◆ **Work to be completed**: Number of lines with the string "Alltours" in the entries below: report it, and nothing besides.

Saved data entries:
══════

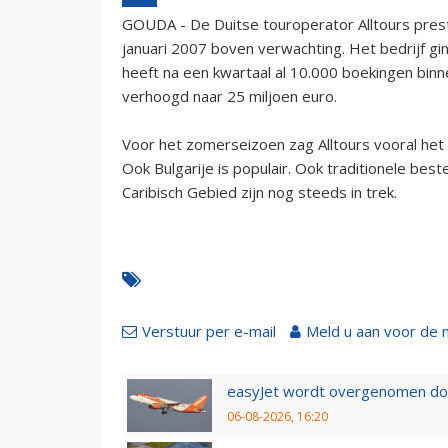
GOUDA - De Duitse touroperator Alltours pres
januari 2007 boven verwachting. Het bedrijf gi
heeft na een kwartaal al 10.000 boekingen binn
verhoogd naar 25 miljoen euro.
Voor het zomerseizoen zag Alltours vooral het aa
Ook Bulgarije is populair. Ook traditionele be
Caribisch Gebied zijn nog steeds in trek.
Verstuur per e-mail
Meld u aan voor de 
easyJet wordt overgenomen door
06-08-2026, 16:20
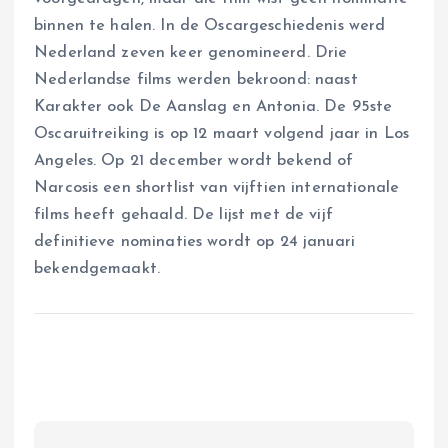
binnen te halen. In de Oscargeschiedenis werd
Nederland zeven keer genomineerd. Drie
Nederlandse films werden bekroond: naast
Karakter ook De Aanslag en Antonia. De 95ste
Oscaruitreiking is op 12 maart volgend jaar in Los
Angeles. Op 21 december wordt bekend of
Narcosis een shortlist van vijftien internationale
films heeft gehaald. De lijst met de vijf
definitieve nominaties wordt op 24 januari
bekendgemaakt.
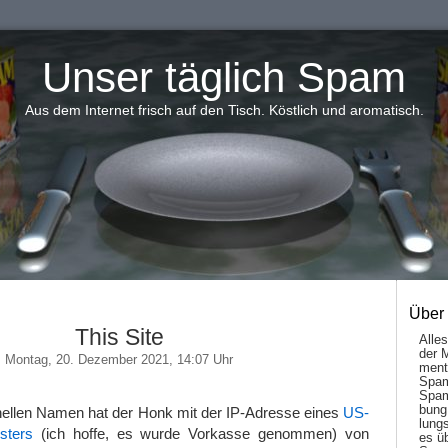
Unser täglich Spam
Aus dem Internet frisch auf den Tisch. Köstlich und aromatisch.
Über
This Site
Alle
der 
Montag, 20. Dezember 2021, 14:07 Uhr
men­t
Spam
Spam
bung
nellen Namen hat der Honk mit der IP-Adresse eines
US-
lungs
sters
(ich hoffe, es wurde Vorkasse genommen) von
es ü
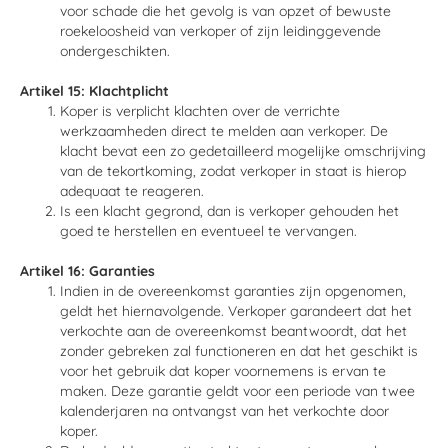
voor schade die het gevolg is van opzet of bewuste
roekeloosheid van verkoper of zijn leidinggevende
ondergeschikten.
Artikel 15: Klachtplicht
Koper is verplicht klachten over de verrichte
werkzaamheden direct te melden aan verkoper. De
klacht bevat een zo gedetailleerd mogelijke omschrijving
van de tekortkoming, zodat verkoper in staat is hierop
adequaat te reageren.
Is een klacht gegrond, dan is verkoper gehouden het
goed te herstellen en eventueel te vervangen.
Artikel 16: Garanties
Indien in de overeenkomst garanties zijn opgenomen,
geldt het hiernavolgende. Verkoper garandeert dat het
verkochte aan de overeenkomst beantwoordt, dat het
zonder gebreken zal functioneren en dat het geschikt is
voor het gebruik dat koper voornemens is ervan te
maken. Deze garantie geldt voor een periode van twee
kalenderjaren na ontvangst van het verkochte door
koper.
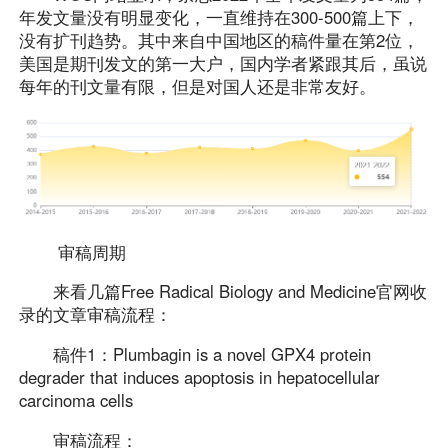
年发文量没有明显变化，一直维持在300-500篇上下，
没有扩刊趋势。其中来自中国地区的稿件量在第2位，
美国是期刊发文的第一大户，国内学者紧跟其后，虽说
每年的刊文量有限，但是对国人还是非常友好。
审稿周期
来看几篇Free Radical Biology and Medicine官网收
录的文章审稿流程：
稿件1：Plumbagin is a novel GPX4 protein
degrader that induces apoptosis in hepatocellular
carcinoma cells
审稿流程：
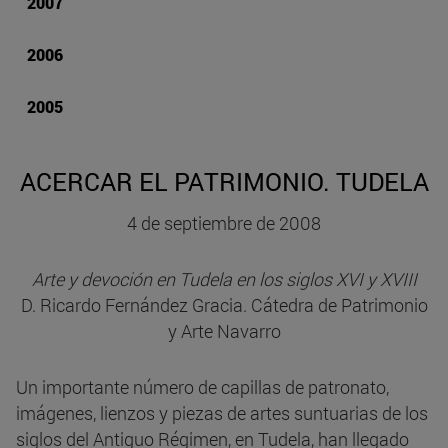
2007
2006
2005
ACERCAR EL PATRIMONIO. TUDELA
4 de septiembre de 2008
Arte y devoción en Tudela en los siglos XVI y XVIII
D. Ricardo Fernández Gracia. Cátedra de Patrimonio
y Arte Navarro
Un importante número de capillas de patronato,
imágenes, lienzos y piezas de artes suntuarias de los
siglos del Antiguo Régimen, en Tudela, han llegado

══════

◆ **Solution**: 2